Task. Within the material below, how many lines contain the word "스토리지"? Give that number only.

Supplied material.
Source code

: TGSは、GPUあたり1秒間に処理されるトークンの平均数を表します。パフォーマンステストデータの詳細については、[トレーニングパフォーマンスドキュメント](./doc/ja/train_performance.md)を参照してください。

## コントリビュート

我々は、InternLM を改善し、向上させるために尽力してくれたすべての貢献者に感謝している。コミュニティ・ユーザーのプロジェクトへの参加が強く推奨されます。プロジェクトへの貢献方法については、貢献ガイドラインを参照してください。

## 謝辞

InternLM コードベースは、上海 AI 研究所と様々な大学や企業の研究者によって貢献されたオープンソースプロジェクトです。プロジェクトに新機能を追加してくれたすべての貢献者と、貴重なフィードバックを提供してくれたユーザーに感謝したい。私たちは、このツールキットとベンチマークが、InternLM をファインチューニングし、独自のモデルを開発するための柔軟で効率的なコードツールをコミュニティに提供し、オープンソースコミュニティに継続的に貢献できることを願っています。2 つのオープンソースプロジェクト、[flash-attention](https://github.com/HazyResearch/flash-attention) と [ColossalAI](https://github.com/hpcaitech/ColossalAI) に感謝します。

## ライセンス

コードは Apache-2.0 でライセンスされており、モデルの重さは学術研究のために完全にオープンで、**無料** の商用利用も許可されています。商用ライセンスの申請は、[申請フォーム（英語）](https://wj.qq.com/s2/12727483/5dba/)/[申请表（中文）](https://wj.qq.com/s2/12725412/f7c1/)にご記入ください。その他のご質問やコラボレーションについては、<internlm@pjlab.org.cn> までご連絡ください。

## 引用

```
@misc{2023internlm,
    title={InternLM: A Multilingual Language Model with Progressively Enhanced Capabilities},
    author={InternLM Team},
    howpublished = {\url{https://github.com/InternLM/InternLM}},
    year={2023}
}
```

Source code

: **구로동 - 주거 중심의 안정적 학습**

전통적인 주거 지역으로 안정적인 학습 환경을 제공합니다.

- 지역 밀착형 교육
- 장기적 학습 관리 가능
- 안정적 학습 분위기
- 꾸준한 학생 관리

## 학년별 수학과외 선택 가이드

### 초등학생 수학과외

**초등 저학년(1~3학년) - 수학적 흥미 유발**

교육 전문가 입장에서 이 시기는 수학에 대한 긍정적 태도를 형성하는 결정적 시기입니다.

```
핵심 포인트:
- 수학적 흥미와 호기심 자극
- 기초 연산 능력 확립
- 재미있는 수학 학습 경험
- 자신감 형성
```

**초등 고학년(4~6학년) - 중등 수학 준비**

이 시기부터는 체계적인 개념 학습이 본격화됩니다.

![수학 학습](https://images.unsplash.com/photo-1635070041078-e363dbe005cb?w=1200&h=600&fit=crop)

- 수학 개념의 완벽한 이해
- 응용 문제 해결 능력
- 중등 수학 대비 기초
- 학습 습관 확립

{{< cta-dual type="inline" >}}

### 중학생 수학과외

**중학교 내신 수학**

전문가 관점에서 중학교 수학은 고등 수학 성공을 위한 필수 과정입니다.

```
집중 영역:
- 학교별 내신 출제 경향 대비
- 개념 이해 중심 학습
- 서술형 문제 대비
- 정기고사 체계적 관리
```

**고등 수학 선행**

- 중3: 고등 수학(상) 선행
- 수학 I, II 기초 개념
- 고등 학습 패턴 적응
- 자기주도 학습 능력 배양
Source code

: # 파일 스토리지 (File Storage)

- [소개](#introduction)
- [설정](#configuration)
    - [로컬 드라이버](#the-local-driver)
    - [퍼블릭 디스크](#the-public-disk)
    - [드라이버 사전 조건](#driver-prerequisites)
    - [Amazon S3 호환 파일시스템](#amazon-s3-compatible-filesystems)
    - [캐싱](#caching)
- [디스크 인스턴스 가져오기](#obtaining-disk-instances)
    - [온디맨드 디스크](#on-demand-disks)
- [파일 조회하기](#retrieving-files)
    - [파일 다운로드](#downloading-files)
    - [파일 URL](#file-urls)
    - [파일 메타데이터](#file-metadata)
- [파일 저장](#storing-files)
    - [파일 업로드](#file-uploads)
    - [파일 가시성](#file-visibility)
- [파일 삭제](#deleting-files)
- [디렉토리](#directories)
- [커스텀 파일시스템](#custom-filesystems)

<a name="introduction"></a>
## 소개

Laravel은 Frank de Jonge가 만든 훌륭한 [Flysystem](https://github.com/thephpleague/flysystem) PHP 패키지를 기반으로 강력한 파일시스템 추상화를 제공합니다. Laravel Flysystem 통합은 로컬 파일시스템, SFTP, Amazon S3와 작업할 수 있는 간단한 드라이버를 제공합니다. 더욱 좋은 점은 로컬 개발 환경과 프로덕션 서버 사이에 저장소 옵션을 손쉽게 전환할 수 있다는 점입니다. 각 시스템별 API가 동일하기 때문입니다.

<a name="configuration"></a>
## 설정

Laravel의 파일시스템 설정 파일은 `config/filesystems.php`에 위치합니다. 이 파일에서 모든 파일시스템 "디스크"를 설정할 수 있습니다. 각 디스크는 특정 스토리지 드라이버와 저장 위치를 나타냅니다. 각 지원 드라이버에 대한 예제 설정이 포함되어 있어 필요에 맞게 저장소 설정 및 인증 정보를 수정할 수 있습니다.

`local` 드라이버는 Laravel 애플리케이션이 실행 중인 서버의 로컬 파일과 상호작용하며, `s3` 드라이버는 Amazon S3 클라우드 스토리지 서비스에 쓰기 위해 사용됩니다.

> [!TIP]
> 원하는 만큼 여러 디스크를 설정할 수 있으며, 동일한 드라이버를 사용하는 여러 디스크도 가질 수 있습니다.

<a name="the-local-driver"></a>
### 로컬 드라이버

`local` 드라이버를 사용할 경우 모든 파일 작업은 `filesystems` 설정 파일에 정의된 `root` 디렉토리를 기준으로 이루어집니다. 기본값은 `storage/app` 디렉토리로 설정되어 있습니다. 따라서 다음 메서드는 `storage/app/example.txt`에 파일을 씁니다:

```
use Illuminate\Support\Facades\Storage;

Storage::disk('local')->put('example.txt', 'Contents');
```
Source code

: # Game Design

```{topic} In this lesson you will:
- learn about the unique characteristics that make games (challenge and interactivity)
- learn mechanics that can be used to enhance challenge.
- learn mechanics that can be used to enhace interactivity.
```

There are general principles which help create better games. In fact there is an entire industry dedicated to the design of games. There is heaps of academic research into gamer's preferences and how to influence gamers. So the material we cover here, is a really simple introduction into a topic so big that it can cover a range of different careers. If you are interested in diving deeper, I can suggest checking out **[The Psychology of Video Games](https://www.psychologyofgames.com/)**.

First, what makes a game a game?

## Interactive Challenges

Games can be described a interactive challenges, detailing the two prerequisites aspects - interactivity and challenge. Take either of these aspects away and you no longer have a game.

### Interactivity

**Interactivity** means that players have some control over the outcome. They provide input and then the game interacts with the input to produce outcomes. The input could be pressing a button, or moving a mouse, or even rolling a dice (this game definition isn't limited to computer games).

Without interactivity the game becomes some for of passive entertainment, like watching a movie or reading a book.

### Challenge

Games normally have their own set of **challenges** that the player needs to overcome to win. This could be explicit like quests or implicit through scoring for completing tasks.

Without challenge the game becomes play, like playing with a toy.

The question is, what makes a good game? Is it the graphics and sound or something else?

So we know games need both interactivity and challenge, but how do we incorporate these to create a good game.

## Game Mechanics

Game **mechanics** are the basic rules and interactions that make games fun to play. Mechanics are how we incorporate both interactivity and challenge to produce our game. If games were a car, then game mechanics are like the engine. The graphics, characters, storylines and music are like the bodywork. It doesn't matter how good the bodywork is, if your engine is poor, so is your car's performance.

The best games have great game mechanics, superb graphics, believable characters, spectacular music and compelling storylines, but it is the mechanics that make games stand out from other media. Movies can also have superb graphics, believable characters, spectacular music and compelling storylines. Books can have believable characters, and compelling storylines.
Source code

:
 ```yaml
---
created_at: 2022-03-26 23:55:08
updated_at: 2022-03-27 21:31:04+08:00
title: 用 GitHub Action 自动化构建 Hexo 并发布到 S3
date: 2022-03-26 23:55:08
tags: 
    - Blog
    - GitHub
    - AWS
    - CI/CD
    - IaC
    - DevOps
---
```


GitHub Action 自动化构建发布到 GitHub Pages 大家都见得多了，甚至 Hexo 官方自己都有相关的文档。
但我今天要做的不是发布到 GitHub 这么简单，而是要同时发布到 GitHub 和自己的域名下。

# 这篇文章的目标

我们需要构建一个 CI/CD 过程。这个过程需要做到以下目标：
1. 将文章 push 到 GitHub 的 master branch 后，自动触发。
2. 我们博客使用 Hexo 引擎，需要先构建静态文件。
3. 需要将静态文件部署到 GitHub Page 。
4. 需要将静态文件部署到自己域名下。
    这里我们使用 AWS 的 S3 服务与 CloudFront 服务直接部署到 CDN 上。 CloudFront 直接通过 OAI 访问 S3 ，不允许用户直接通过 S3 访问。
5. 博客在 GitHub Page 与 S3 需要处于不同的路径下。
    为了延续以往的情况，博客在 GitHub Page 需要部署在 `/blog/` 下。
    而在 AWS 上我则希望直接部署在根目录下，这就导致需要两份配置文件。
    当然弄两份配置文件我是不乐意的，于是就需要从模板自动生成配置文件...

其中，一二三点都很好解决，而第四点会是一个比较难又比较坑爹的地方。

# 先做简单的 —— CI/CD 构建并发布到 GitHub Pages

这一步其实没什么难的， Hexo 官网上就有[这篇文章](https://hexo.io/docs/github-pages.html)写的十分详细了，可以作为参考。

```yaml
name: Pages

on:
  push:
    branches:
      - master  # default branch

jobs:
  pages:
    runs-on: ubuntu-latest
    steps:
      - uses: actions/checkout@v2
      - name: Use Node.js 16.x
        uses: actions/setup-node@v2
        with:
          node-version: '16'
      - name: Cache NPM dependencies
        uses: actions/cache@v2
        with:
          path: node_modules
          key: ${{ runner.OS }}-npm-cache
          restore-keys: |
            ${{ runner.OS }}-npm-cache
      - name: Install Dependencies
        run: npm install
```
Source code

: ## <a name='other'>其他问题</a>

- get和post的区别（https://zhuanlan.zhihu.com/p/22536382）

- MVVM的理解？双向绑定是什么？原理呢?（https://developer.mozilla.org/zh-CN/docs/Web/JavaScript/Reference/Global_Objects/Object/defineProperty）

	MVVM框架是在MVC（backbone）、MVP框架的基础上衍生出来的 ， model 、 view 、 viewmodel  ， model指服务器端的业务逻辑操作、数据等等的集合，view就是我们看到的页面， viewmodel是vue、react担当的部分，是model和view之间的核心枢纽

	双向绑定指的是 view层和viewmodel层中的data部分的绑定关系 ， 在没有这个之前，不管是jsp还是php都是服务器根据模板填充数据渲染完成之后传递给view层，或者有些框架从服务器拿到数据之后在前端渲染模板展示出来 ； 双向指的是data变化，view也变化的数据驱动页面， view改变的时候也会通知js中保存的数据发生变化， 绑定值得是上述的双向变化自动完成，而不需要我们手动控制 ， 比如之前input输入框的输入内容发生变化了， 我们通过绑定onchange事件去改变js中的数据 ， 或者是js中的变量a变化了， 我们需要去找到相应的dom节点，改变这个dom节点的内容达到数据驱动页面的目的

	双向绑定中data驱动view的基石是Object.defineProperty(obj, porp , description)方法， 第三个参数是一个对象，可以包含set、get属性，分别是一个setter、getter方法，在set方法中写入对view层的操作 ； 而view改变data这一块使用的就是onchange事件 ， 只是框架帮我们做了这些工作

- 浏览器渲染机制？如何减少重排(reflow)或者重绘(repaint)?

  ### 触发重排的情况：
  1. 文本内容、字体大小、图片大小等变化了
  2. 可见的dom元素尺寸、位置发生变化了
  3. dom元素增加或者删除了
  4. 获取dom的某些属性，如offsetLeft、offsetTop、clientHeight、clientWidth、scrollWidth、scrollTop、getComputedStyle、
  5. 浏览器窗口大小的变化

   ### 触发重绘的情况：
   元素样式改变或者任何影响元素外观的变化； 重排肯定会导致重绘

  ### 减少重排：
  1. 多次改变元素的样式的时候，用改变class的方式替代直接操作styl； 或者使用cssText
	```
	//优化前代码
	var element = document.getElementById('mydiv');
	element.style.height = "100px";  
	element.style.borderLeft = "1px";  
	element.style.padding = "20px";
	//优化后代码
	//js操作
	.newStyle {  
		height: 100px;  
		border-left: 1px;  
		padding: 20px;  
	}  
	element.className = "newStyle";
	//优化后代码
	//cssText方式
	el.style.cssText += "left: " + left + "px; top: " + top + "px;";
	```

Solution to the problem. 3